**Study questions:**
- a) Name every subject that the title of the Bishop Sheen meditation says the meditation is on.
- b) Write the next part of the Bishop Sheen meditation, starting after its final sentence.

**Extracted text:**
- - - - -

Bishop Sheen: A Meditation on Our Blessed Mother, Purity, and Sex

"A man teaches a woman pleasure; a woman teaches a man continence. Man is the raging torrent of the cascading river; woman is the bank which keeps it within limits. Pleasure is the bait God induces creatures to fulfill their heavenly infused instincts - pleasure in eating for the sake of the preservation of the individual - pleasure in mating for the sake of the of the preservation of the species... Since the abandonment of the Christian concept of marriage, both man and woman have forgotten their mission..."

- - - - -

Stored data entries
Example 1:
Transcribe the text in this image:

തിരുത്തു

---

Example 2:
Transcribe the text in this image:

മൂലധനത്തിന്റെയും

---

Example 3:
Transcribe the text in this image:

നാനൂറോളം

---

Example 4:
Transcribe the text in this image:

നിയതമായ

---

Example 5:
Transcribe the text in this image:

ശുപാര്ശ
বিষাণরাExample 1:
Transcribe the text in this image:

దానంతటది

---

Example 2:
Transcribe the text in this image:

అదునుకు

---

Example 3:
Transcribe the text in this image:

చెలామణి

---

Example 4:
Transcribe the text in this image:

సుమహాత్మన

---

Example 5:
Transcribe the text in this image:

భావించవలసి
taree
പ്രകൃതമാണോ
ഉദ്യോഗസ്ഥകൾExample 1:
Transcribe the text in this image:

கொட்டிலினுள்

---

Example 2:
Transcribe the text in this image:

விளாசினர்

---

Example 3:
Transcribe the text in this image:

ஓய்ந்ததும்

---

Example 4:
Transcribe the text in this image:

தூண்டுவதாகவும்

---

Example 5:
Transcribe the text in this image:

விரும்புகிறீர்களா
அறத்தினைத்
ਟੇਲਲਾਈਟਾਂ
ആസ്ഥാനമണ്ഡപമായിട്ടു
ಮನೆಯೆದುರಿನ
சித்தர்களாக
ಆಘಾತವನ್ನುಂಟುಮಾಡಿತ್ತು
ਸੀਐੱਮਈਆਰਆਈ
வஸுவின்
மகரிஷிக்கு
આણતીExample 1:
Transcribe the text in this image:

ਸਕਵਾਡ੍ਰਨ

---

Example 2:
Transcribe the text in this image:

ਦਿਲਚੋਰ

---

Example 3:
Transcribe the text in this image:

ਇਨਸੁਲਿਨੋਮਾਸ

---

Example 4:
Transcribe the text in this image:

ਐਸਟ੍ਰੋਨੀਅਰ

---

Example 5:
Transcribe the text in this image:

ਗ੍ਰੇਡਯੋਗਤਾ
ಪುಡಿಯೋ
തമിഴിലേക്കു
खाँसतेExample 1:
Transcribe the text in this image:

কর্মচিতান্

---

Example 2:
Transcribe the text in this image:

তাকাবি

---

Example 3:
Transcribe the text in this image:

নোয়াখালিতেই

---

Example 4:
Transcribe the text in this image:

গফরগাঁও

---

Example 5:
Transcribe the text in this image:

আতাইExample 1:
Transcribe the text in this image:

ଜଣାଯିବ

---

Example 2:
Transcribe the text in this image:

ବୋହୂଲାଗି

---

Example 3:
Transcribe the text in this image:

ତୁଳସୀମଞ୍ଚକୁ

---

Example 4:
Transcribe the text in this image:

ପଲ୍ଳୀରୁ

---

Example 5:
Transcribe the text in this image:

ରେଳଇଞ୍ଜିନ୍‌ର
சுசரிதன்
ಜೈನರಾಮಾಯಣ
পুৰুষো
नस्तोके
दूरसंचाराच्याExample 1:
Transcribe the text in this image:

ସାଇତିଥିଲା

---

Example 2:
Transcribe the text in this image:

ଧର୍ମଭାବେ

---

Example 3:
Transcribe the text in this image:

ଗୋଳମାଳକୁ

- - - - -

**Numbered answers:**
- a) Our Blessed Mother, purity, and sex

- b)
"Since woman today has failed to restrain man, we must look to THE WOMAN to restore purity. The Church proclaims two dogmas of purity for THE WOMAN: one, the purity of soul in the Immaculate Conception, the other, the purity of body in the Assumption. Purity is not glorified as ignorance; for when the Virgin Birth was announced to Mary, she said, "I know not man." This meant that not only was she untaught by pleasures; it also implied that she had so brought her soul to focus on inwardness that she was a Virgin, not only because of the absence of man, but through the Presence of God. No greater inspiration to purity has the world ever known than THE WOMAN, whose own life was so pure that God chose her as His Mother. But she also understands human frailty and is so prepared to lift souls out of the mire into peace, as at the Cross she chose as her companion the converted sinner Magdalene. Through all the centuries, to those who marry to be loved, Mary teaches them that they should marry to love. To the unwed, she bids them all keep the secret of purity until an Annunciation when God will send them a partner; to those who, in carnal love, allow the body to swallow the soul, she bids that the soul envelop the body."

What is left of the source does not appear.